Montalbano tardó un poco en hablar, estaba pensando. A esas horas lo más probable era que el viudo ya se hubiera matado. O a lo mejor aún estaba allí, debatiéndose entre el deseo de vivir y el de abandonar este mundo. Tomó una decisión y se puso en marcha.
—¿Adónde vamos? —preguntó Orazio Genco.
—Al taller de Giugiù Loreto. ¿Dónde has dejado la bicicleta?
—No se preocupe, está atada con una cadena a un poste.
Montalbano se detuvo delante del taller.
—¿Has cerrado tú el portal?
—Sí, señor, cuando he ido a telefonear a usía.

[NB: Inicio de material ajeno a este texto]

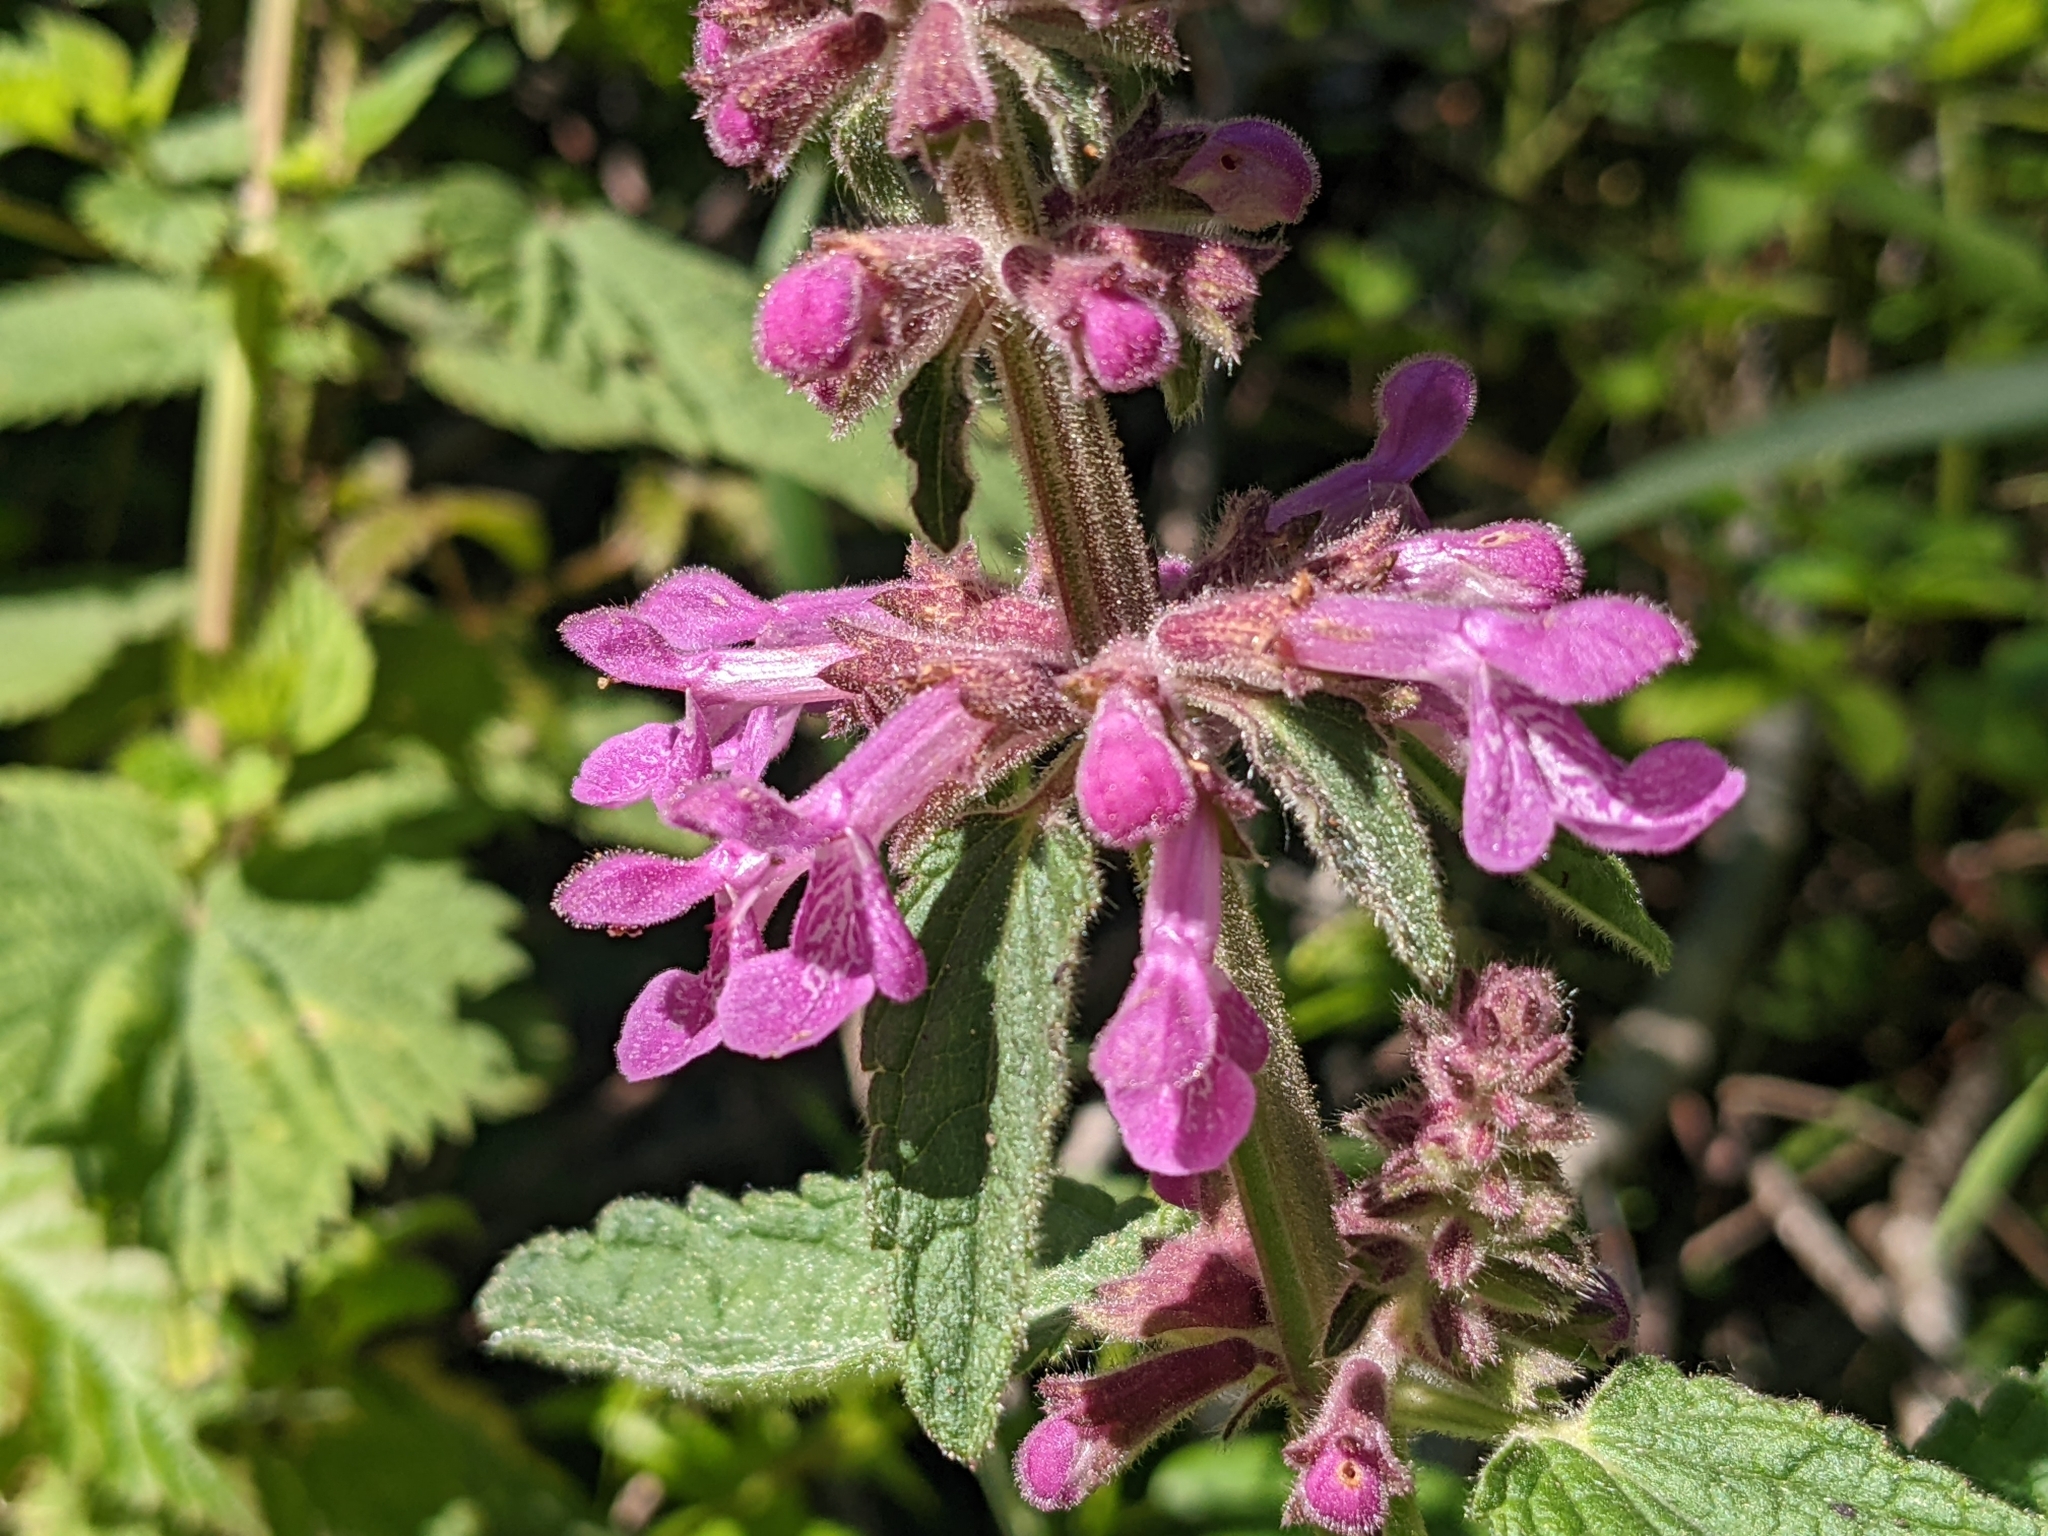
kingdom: Plantae
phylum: Tracheophyta
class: Magnoliopsida
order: Lamiales
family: Lamiaceae
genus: Stachys
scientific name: Stachys chamissonis
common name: Coastal hedge-nettle
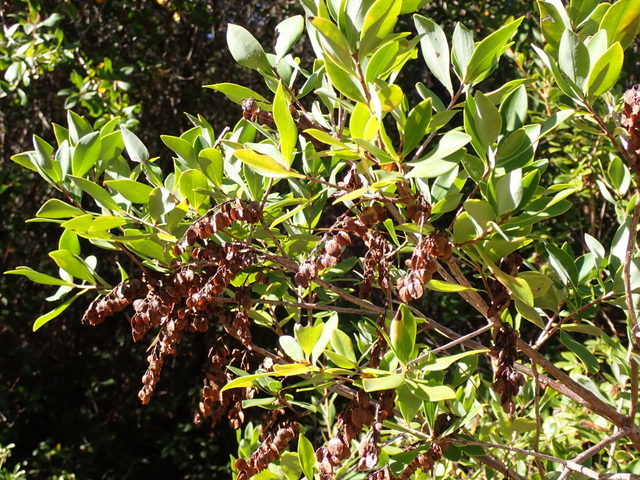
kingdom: Plantae
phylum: Tracheophyta
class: Magnoliopsida
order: Ericales
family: Cyrillaceae
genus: Cliftonia
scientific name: Cliftonia monophylla
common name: Titi
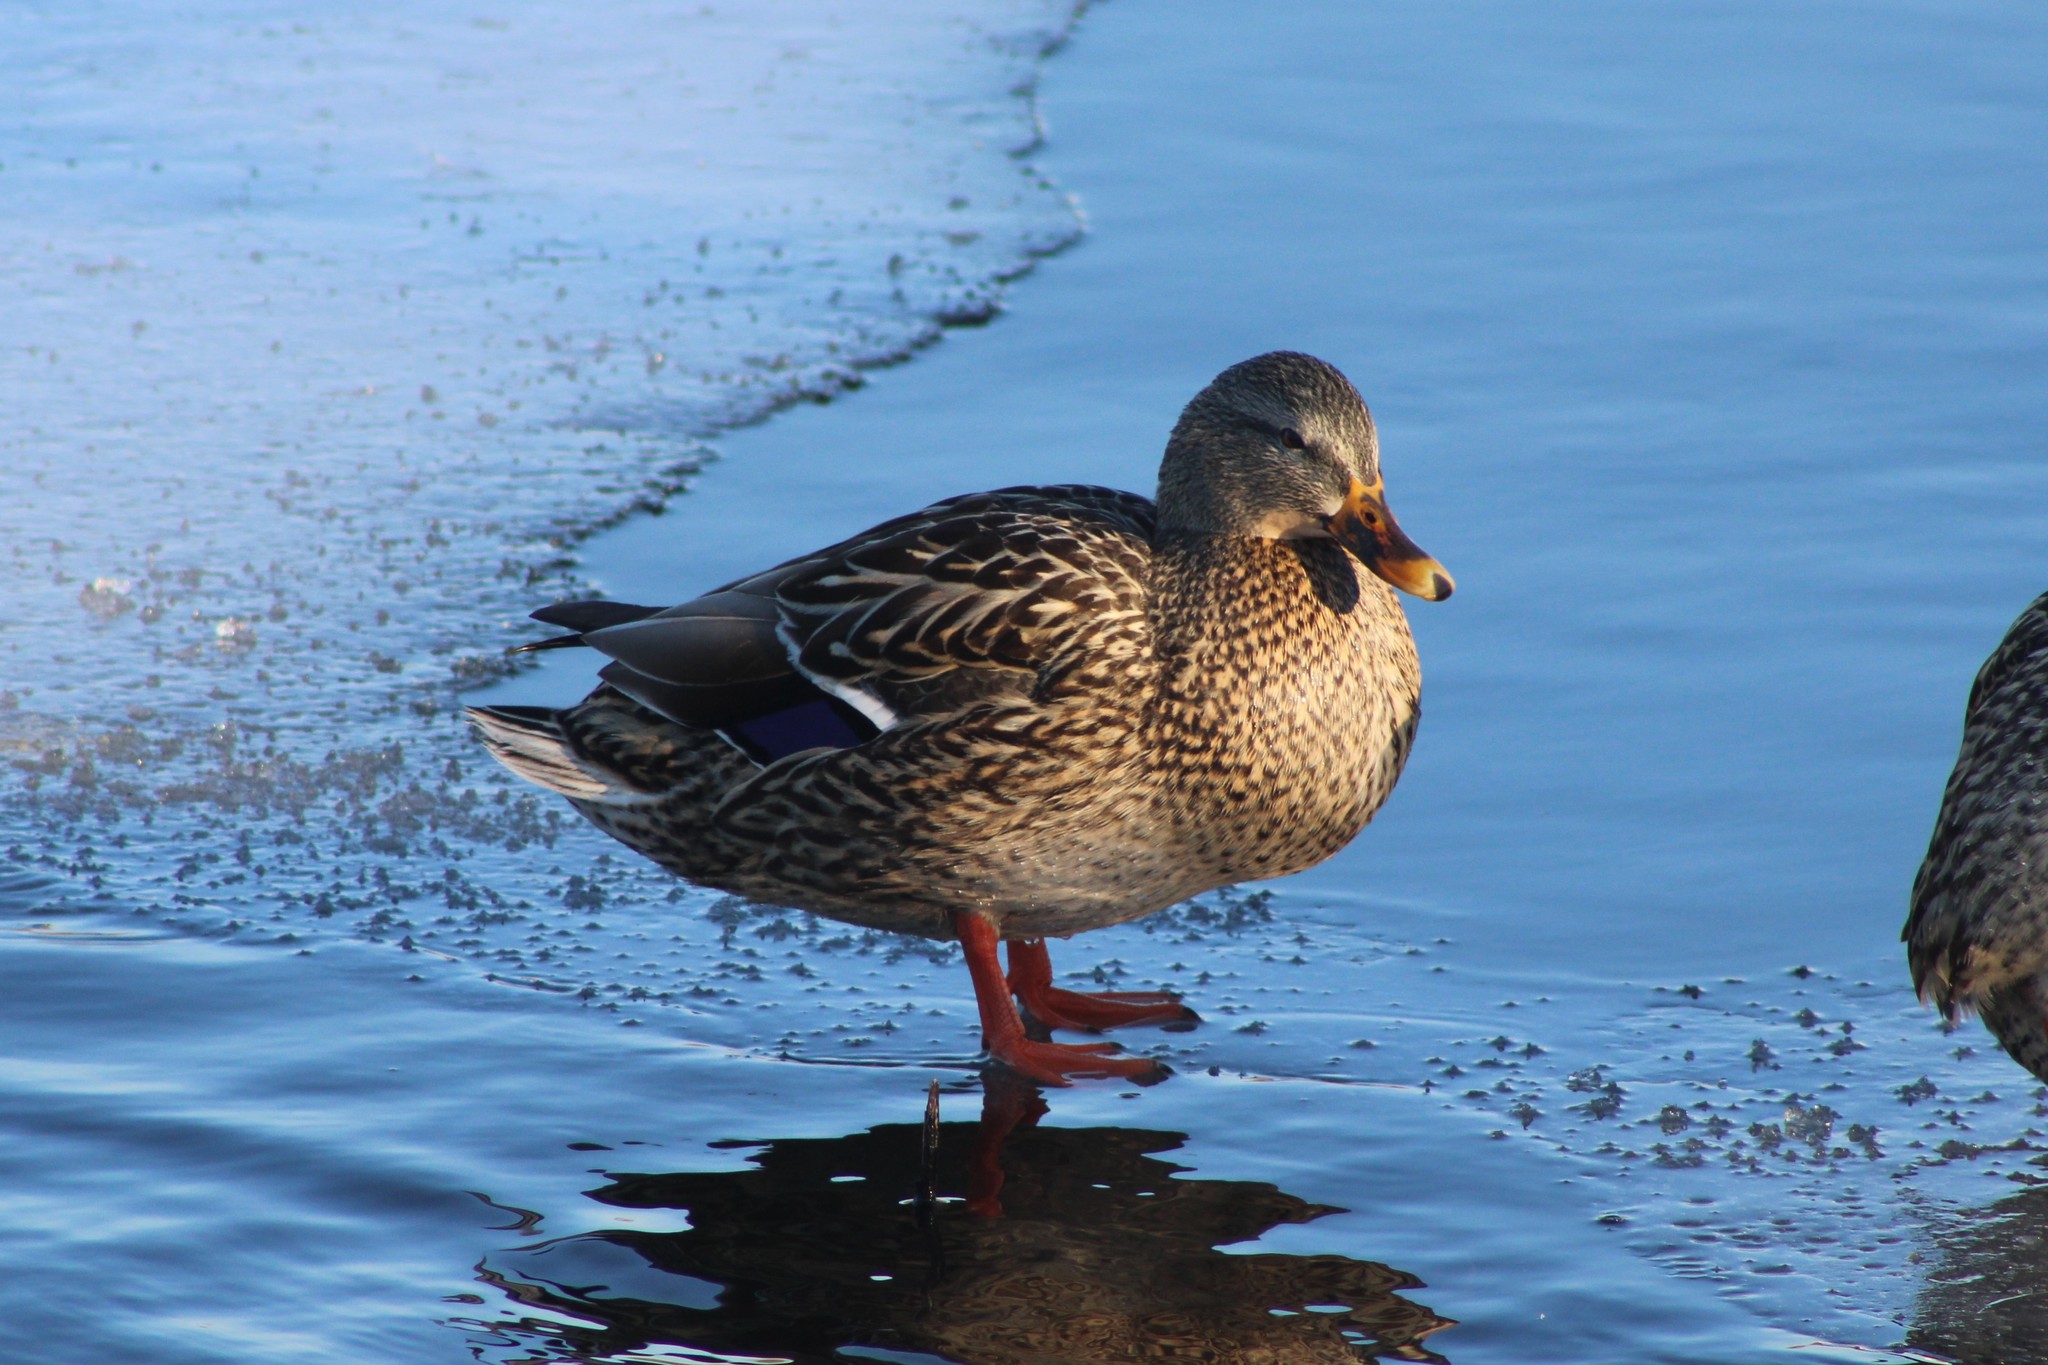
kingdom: Animalia
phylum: Chordata
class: Aves
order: Anseriformes
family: Anatidae
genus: Anas
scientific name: Anas platyrhynchos
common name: Mallard
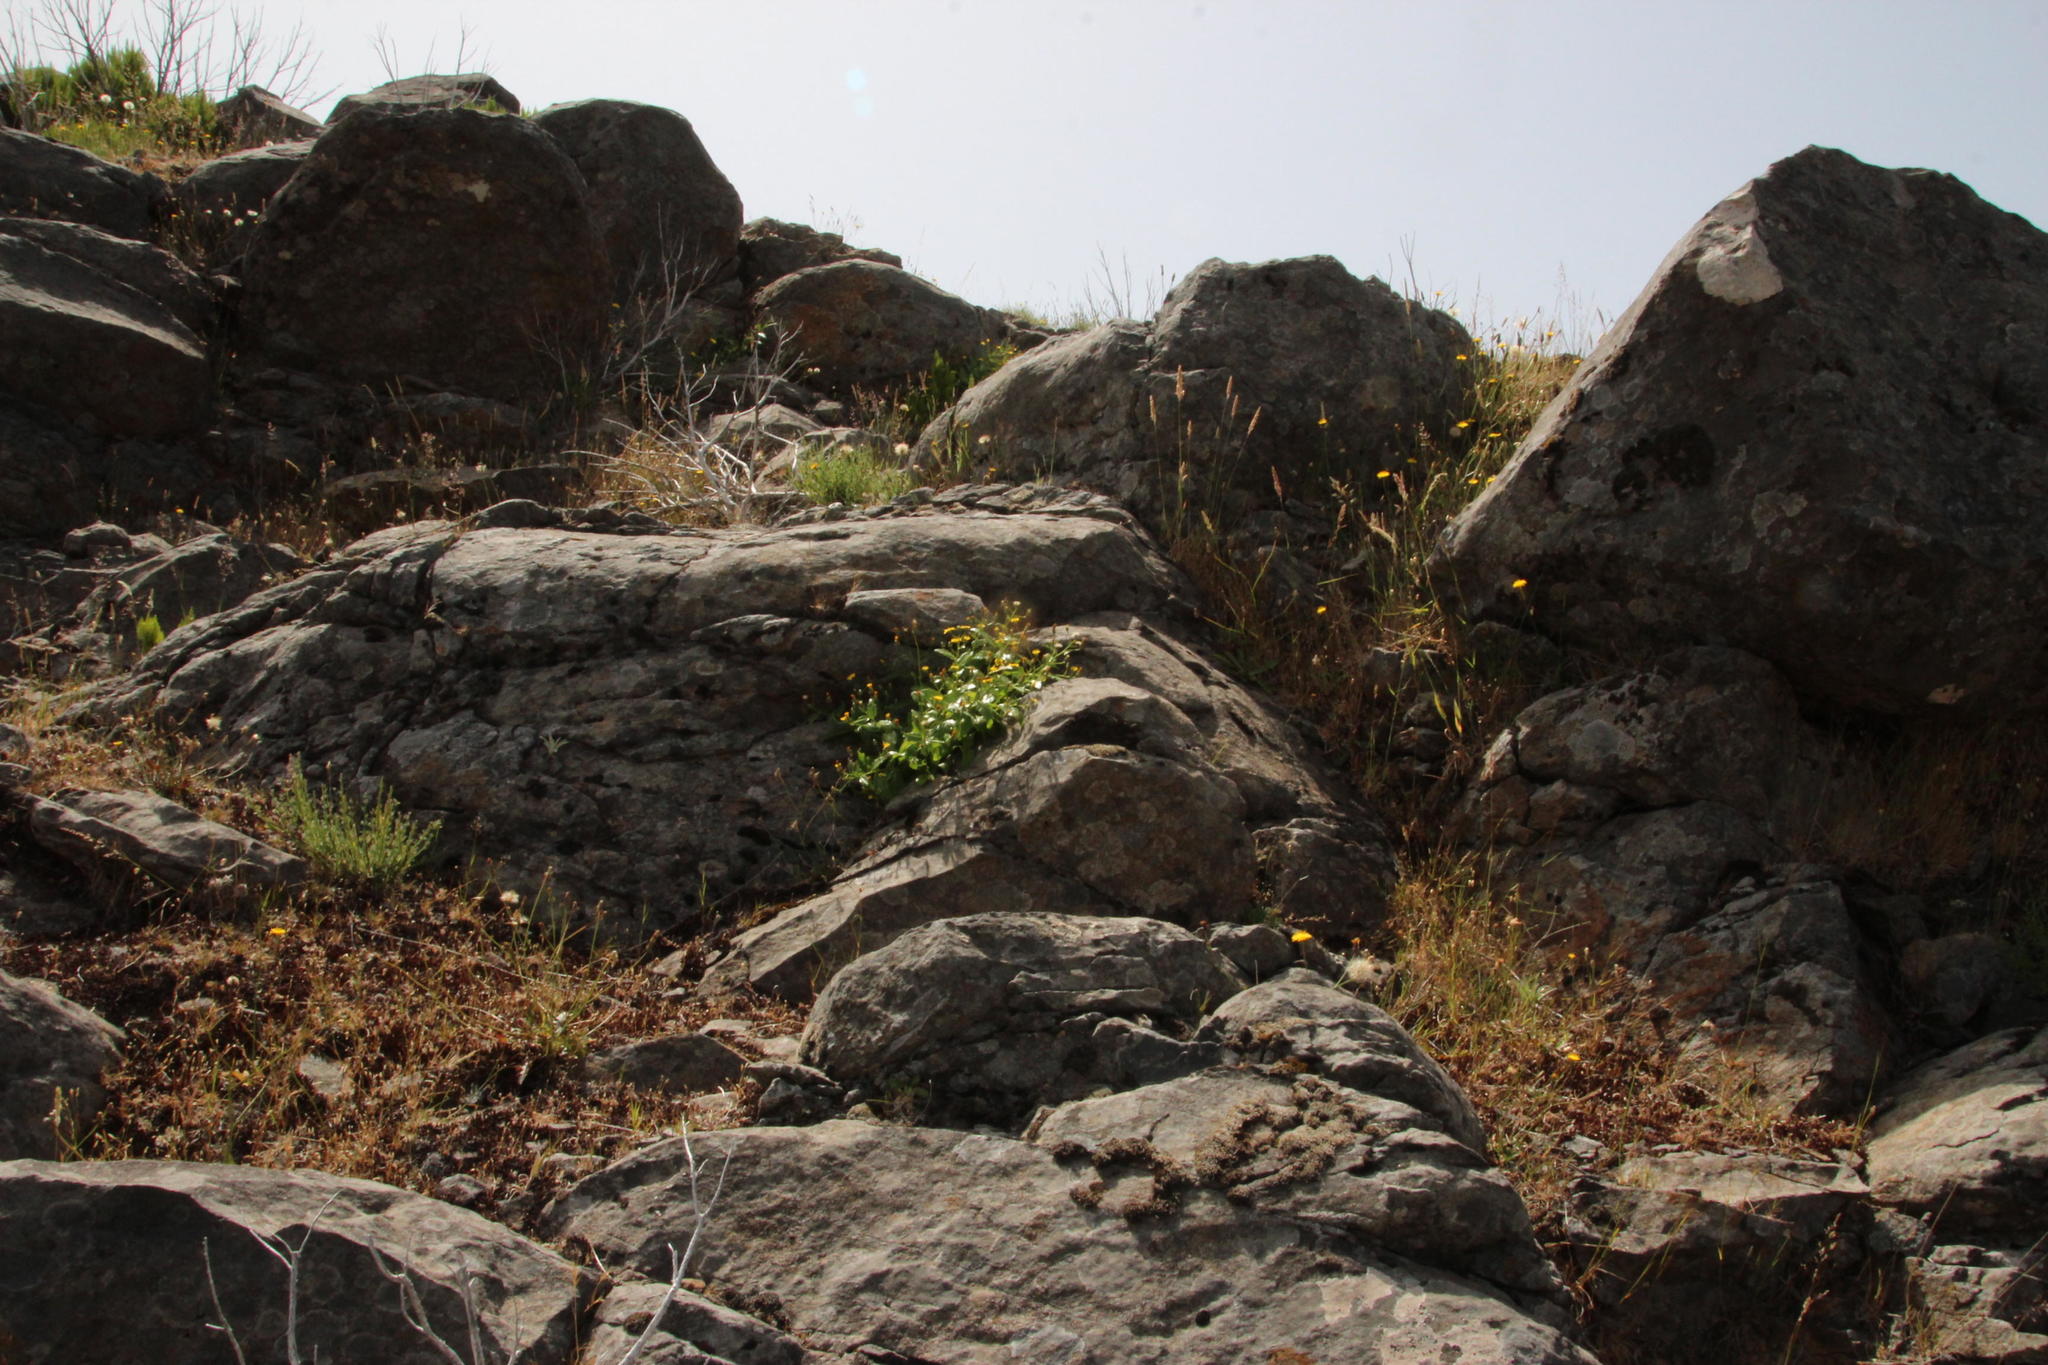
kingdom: Plantae
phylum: Tracheophyta
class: Magnoliopsida
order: Asterales
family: Asteraceae
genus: Tolpis
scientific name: Tolpis macrorhiza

—¿Te parece que se ve luz a través de las ventanas?
—Creo que no.
—Presta mucha atención, Orà: baja, abre el portal, entra y ve a ver qué ocurre en la casa. Veas lo que veas, procura que no te oiga nadie.
—¿Y usía?
—Daré el agua.
De tanto como se rió, Orazio tuvo un acceso de tos. Cuando se calmó, descendió del vehículo, cruzó la calle, abrió en un abrir y cerrar de ojos el portal y lo cerró a su espalda. Ya no llovía, pero, en cambio, el viento soplaba con más fuerza que antes. El comisario encendió un cigarrillo. Al cabo de menos de diez minutos, volvió a aparecer Orazio Genco, cerró el portal, cruzó la calle corriendo, abrió la portezuela y subió al coche. Temblaba, pero no de frío.
—Vámonos de aquí.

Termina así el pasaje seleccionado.